Муж, печально помаргивая, потирает влажные залысины:
— Это же надо! Полгода откладывали, хотели серебряную свадьбу с женой справить. И вот — справили…
— Я потом в большую комнату, — торопится женщина. — Сервант настежь, серебряных ложечек нет и колец тоже нет — вот здесь, в тумбочке, лежали. И сережки золотые, с камешками…
Никодимов вздыхает.
— Конечно, все трогали, передвигали?
— Да, трогала, передвигала! — чуть ли не радостно соглашается женщина. — А как же? Ведь такой разгром!
Ну что с ними поделать! Ведь не раз же, не два каждый человек слышал или читал: если что случилось — ничего не трогай, не передвигай, жди милицию!
Никодимов бросает на меня выразительный взгляд. Я лезу в свой чемодан, надеваю тонкие нитяные перчатки, чтобы ненароком не поставить свой отпечаток — в резиновых работать плохо, потеют руки, — и иду в маленькую комнату.
На кухне следователь, уже закончивший предварительный осмотр, пишет протокол, перечисляя похищенные вещи. Хозяйка разрывается между следователем и мной. То я слышу ее голос из кухни, то вот она уже здесь — протягивает руку к разбросанному белью.
— Здесь деньги были, в этом пакете. Видите, пустой…
— Да вы не трогайте ничего! Сейчас хоть не трогайте, — я должен сдерживаться, и я сдерживаюсь.

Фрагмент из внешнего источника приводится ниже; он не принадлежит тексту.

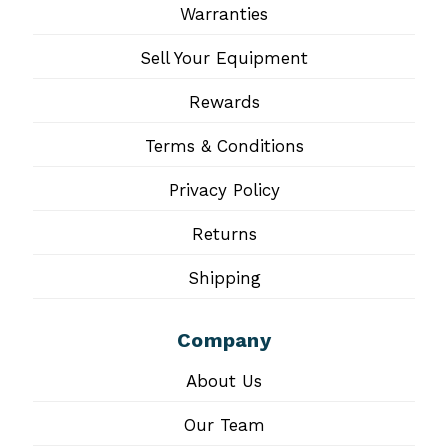
Warranties
Sell Your Equipment
Rewards
Terms & Conditions
Privacy Policy
Returns
Shipping
Company
About Us
Our Team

Конечно, вряд ли нужно знакомить широкую общественность с методикой осмотра места происшествия — ух ты, какая казенная фраза! — но ведь надо же иметь голову на плечах! Если я сейчас, после хозяйской уборки, найду здесь хоть что-нибудь, это будет редкой удачей! Так не мешай мне, хозяйка, хоть сейчас!
На поверхности шкафа ничего нет. Да и что могло быть, если из дверок торчат ключи, за которые очень легко можно открыть створки? Теперь одна надежда на пакет, в котором были деньги. Его-то уж разворачивали, это факт. Значит, надо его изъять, проработать нингидрином — это уже по нашей химической части, — там должны быть отпечатки пальцев. Я подзываю следователя из отделения и пинцетом поднимаю пакет.